The rewards range from the mundane to the extraordinary. This year I ended up putting a lot more in than I had realized that say things like, “Choose a package of Jello on the next grocery shopping trip” or “Choose a candy from the check-out aisle at the grocery store”. These are things I almost always say no to when they accompany me to the store. Others reward cards say things like, “Computer games on a school day” or “Stay up half an hour late on a school night”. My younger son, however, has a knack for randomly choosing the rewards that are for junk foods from the store. I watch him draw from our “Treasure Chest” and he doesn’t cheat, but there he goes, to his delight, ending up with a real treat that I’d rather him not have, even though I’m the one who made the silly things. They get a big kick out that. And now I’m trying to decide how wicked I want to be. Is it fair at this point for me to sneak in after they’ve gone to bed one evening and weed out some of the junk food rewards or do I just let them have them when I’m so strict about what we buy the rest of the time? I think I will just leave it alone and make them stir the bin up really well each week before they choose and maybe add a lot of other rewards to “dilute” the treat cards.
Well wouldn’t you know it? The week I had planned to post my version of healthy “Pop Tarts”, my little boy chose a reward that said, “Pop Tarts next grocery trip”. The irony… And another, I wouldn’t actually put them in the toaster, they were so moist, so they are not really “toaster pastries” but we did enjoy them for dessert as little pies. I still had trouble, with the amount of sugar in them, allowing the boys to eat them for breakfast and honestly they would have tasted much better if I had used white flour, but that would have defeated the purpose of making them to begin with.
Ingredients:
Crust:
3 c. whole wheat flour
1/2 tsp. salt
1/4 c. butter
Almost a cup of ice cold water.
Filling:
3 c. fresh peaches, peeled, stones removed, sliced
1/4 c. turbinado sugar
1 tsp. cinnamon
1/2 tsp. nutmeg
1/4 tsp. ground ginger
Dash of salt
2 tsp. cornstarch
3 tsp. water
Icing:
2 c. confectioner’s sugar
Water or milk
Method:
Combine all of the filling ingredients but the water and cornstarch in a medium saucepan.
Cook until fruit is softened and and sugar and fruit juices turn syrupy.
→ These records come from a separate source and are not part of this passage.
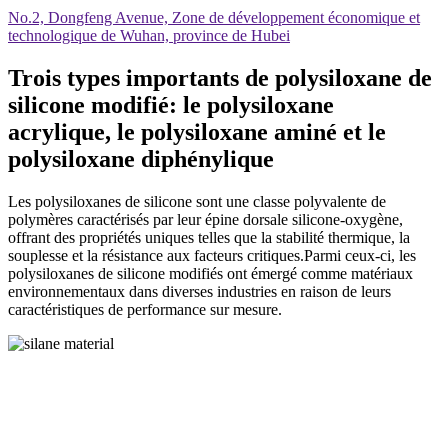
No.2, Dongfeng Avenue, Zone de développement économique et
technologique de Wuhan, province de Hubei
Trois types importants de polysiloxane de
silicone modifié: le polysiloxane
acrylique, le polysiloxane aminé et le
polysiloxane diphénylique
Les polysiloxanes de silicone sont une classe polyvalente de
polymères caractérisés par leur épine dorsale silicone-oxygène,
offrant des propriétés uniques telles que la stabilité thermique, la
souplesse et la résistance aux facteurs critiques.Parmi ceux-ci, les
polysiloxanes de silicone modifiés ont émergé comme matériaux
environnementaux dans diverses industries en raison de leurs
caractéristiques de performance sur mesure.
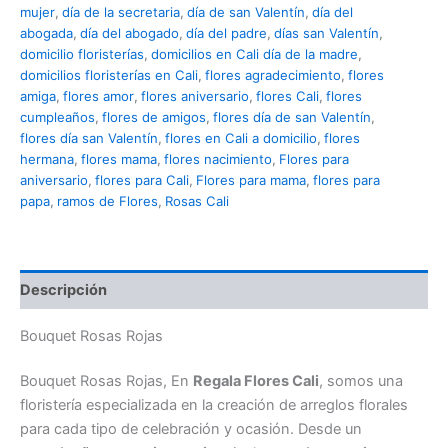
mujer
,
día de la secretaria
,
día de san Valentín
,
día del
abogada
,
día del abogado
,
día del padre
,
días san Valentín
,
domicilio floristerías
,
domicilios en Cali día de la madre
,
domicilios floristerías en Cali
,
flores agradecimiento
,
flores
amiga
,
flores amor
,
flores aniversario
,
flores Cali
,
flores
cumpleaños
,
flores de amigos
,
flores día de san Valentín
,
flores día san Valentín
,
flores en Cali a domicilio
,
flores
hermana
,
flores mama
,
flores nacimiento
,
Flores para
aniversario
,
flores para Cali
,
Flores para mama
,
flores para
papa
,
ramos de Flores
,
Rosas Cali
Descripción
Bouquet Rosas Rojas
Bouquet Rosas Rojas, En
Regala Flores Cali
, somos una
floristería especializada en la creación de arreglos florales
para cada tipo de celebración y ocasión. Desde un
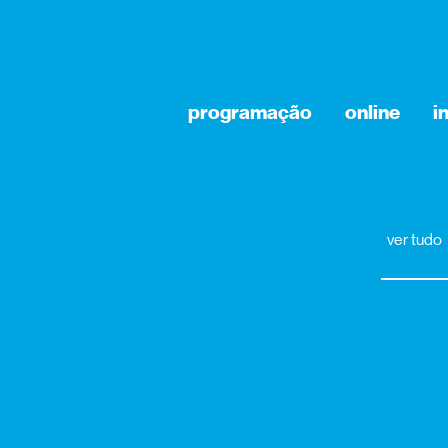
programação
online
i
ver tudo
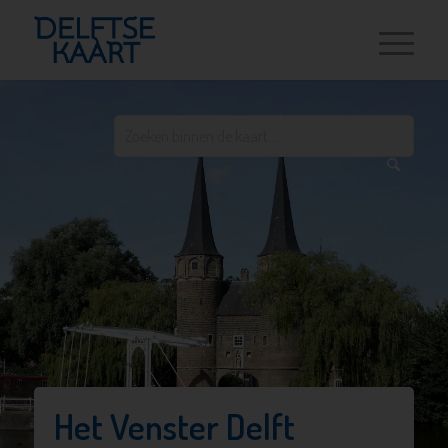
Het Venster Delft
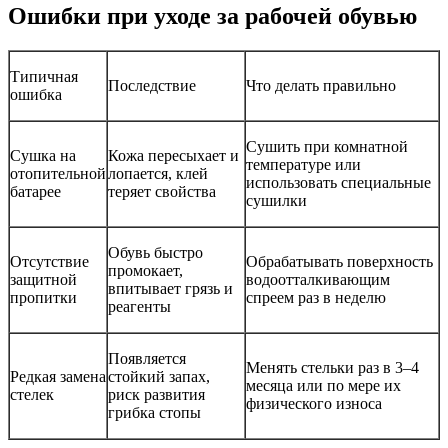
Ошибки при уходе за рабочей обувью
Типичная
Последствие
Что делать правильно
ошибка
Сушить при комнатной
Сушка на
Кожа пересыхает и
температуре или
отопительной
лопается, клей
использовать специальные
батарее
теряет свойства
сушилки
Обувь быстро
Отсутствие
Обрабатывать поверхность
промокает,
защитной
водоотталкивающим
впитывает грязь и
пропитки
спреем раз в неделю
реагенты
Появляется
Менять стельки раз в 3–4
Редкая замена
стойкий запах,
месяца или по мере их
стелек
риск развития
физического износа
грибка стопы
Combine the water and cornstarch. Add to the fruit mixture and bring to a boil. Stir and cook until thickened, reducing the heat.
Chill.
Mix together the flour and salt. Cut in the butter until the mixture is crumbly. Mix in a little water at a time until a dough is formed. Cut the dough into two portions. Chill.
Heat oven to 350 degrees.
Roll the dough on a floured surface using one portion at a time, into a rectangle approximately 1/8″ thick. Cut the edges to make them square. Use the back of knife to make a grid pattern, each rectangle will be an individual t0aster pastry.
Repeat with the second half of the dough but you do not need to score it. Drop 2 T of filling in the center of each scored rectangle.
Moisten the grid lines of the dough with water. Lay the second sheet of dough over the first sheet that contains the filling. Pinch to seal the edges between filling and the edges of the dough.
Use a pastry wheel to cut out the pastries.
Lay them on a sheet of parchment paper. Prick the surface of the pastries to allow steam to escape during baking.
Bake for 25 to 30 minutes.
Allow to cool. Mix together confectioner’s sugar and enough water or milk to make a thick icing. Scoop into a piping back with a round writing tip and pipe on icing squiggles to each pastry.